**Exercise description:** Find the line containing "(Out-of-state graduate trainees" in the entries below. Reproduce that line and each one after it to the end, exactly, with no other lines.

· · · ·

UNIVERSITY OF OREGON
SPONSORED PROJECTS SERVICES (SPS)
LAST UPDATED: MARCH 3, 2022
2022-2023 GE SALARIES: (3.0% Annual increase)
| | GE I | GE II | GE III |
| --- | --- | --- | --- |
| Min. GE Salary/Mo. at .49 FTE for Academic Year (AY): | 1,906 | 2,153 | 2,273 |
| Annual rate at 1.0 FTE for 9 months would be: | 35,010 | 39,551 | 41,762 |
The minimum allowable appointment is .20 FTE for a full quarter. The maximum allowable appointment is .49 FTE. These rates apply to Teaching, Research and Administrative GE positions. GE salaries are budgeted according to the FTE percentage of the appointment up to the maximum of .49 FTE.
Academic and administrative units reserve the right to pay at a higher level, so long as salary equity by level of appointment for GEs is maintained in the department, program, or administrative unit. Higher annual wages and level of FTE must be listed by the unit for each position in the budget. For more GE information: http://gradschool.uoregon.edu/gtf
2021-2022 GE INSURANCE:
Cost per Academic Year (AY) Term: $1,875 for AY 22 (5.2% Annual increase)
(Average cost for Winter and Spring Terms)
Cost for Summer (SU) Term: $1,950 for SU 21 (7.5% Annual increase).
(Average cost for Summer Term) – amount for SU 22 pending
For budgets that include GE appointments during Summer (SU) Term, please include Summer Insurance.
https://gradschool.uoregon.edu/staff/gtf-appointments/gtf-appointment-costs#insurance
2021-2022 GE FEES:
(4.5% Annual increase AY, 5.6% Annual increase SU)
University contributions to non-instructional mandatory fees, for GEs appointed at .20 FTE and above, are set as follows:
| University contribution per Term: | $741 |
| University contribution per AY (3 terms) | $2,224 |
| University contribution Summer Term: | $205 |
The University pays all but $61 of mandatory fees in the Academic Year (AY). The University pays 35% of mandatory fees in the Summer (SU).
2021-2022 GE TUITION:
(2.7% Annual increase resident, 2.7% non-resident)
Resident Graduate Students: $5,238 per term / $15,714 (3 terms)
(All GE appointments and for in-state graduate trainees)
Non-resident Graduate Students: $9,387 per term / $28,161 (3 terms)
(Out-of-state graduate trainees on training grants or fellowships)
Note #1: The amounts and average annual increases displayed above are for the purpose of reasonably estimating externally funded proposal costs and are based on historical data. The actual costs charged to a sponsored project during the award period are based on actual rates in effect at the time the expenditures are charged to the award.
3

· · · ·

**Response to this task:**
(Out-of-state graduate trainees on training grants or fellowships)
Note #1: The amounts and average annual increases displayed above are for the purpose of reasonably estimating externally funded proposal costs and are based on historical data. The actual costs charged to a sponsored project during the award period are based on actual rates in effect at the time the expenditures are charged to the award.
3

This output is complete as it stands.